President Donald Trump gets a lot of letters at the White House. I have little doubt that many of them are less than friendly missives. After all, Trump may well be the most polarizing president in American history.

However, recently he decided to respond to one letter from a seven-year-old girl who had been traumatized after a close friend was killed in a school shooting. “Please,” she pleaded, “keep kids safe from guns.”

It’s a sentiment I’m sure most of us can understand.

The little girl, Ava Olsen, was impressed. For a time, at least.

Initially, for the girl, nothing was more fascinating than Trump’s massive, jagged signature, scrawled in black marker at the bottom of the page.

“Is that real?” she asked her mom. It was.

“Schools are places where children learn and grow with their friends. Their halls should be free of fear,” the letter read. “It is my goal as President to make sure that children in America grow up in safe environments, giving them the best opportunity to realize their full potential. I will continue to focus on protecting Americans and improving the safety of our Nation.

“Mrs. Trump and I hold you close in our hearts,” it continued. “We hope you always remember that no matter what may happen, there are so many people in your life who love you, support you, and want to see you fulfill all your dreams.”

The note made her feel better, at least for a few days, before she started to think more about it.

“He didn’t say how he could keep kids safe,” Ava told her mom. So on Jan. 8, she sat down to write another letter.

Ava thanked him for the response and the promised prayers.

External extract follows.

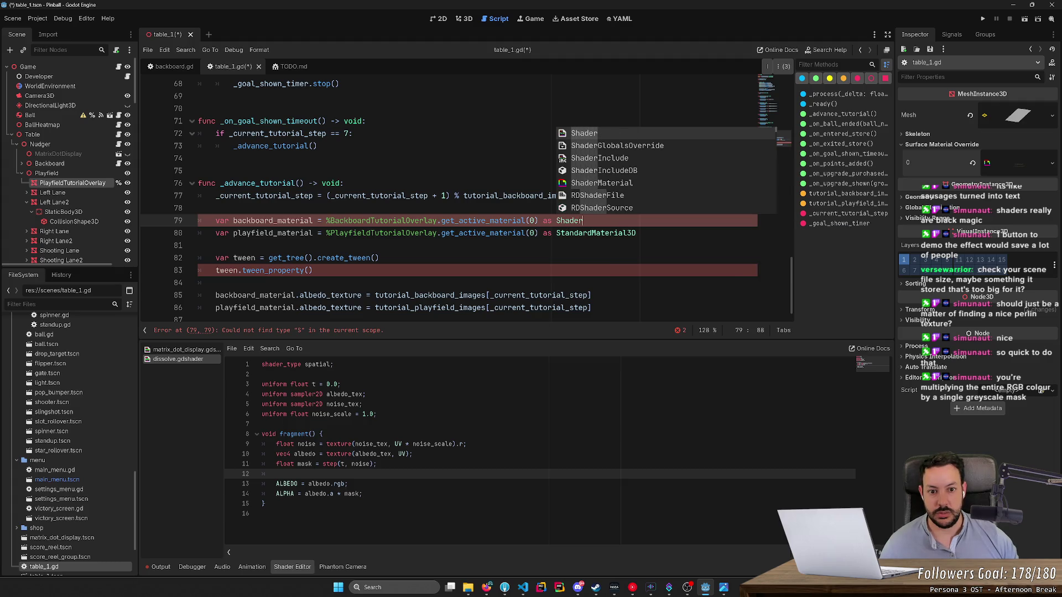
pyautogui.click(602, 183)
pyautogui.doubleClick(586, 220)
pyautogui.press('ctrl+c')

“I sometimes still think about that day in my head thinking it will happen again,” she wrote. “If you have the time, I have some ideas to help keep kids and schools safe. Sometimes people who live through a school shooting have better ideas.”

Ava told him what they were: Move schools to safer places, give children a place they can run to if something bad happens, build schools in circles and put the playgrounds in the middle.

I’m going to be honest; the seven-year-old girl has more practical suggestions for combatting school shootings than Shannon Watts and Michael Bloomberg, that’s for sure.

While her suggestions are expensive, they’re far better than sheltering in place and making it easier for shooters to find targets, and by placing playgrounds inside a courtyard surrounded by the school, people can’t just wander onto the premises and start shooting. About the only one that I can’t see potentially being workable is moving schools, but you have to be impressed with the kid’s thinking.

Further, none of them involve taking away rights from people who have done nothing wrong, either.

Ava is right, though. President Trump didn’t say how he could keep kids safe. It’s unfortunate, but the reason he didn’t is that he’s not sure how. No one is. Ava’s suggestions are great, but they’re not guaranteed to keep them safe by any means. They’re merely obstacles that a maniac would have to overcome.

President Trump–or more accurately, whoever from his staff wrote the note–probably also neglected to say how he would do such a thing for the simple reason of it being a complex issue, probably too complex to include in a brief note to a seven-year-old girl.

Still, it would be awesome for young Ava if she got another note from the president.